Task to complete: Set the data down again, word for word, as it appears below.

Input data:
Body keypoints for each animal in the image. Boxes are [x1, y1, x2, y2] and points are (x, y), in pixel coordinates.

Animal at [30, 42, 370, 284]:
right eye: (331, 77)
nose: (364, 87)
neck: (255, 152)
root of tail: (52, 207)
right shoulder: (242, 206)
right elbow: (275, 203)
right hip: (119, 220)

Result for this exercise:
Body keypoints for each animal in the image. Boxes are [x1, y1, x2, y2] and points are (x, y), in pixel coordinates.

Animal at [30, 42, 370, 284]:
right eye: (331, 77)
nose: (364, 87)
neck: (255, 152)
root of tail: (52, 207)
right shoulder: (242, 206)
right elbow: (275, 203)
right hip: (119, 220)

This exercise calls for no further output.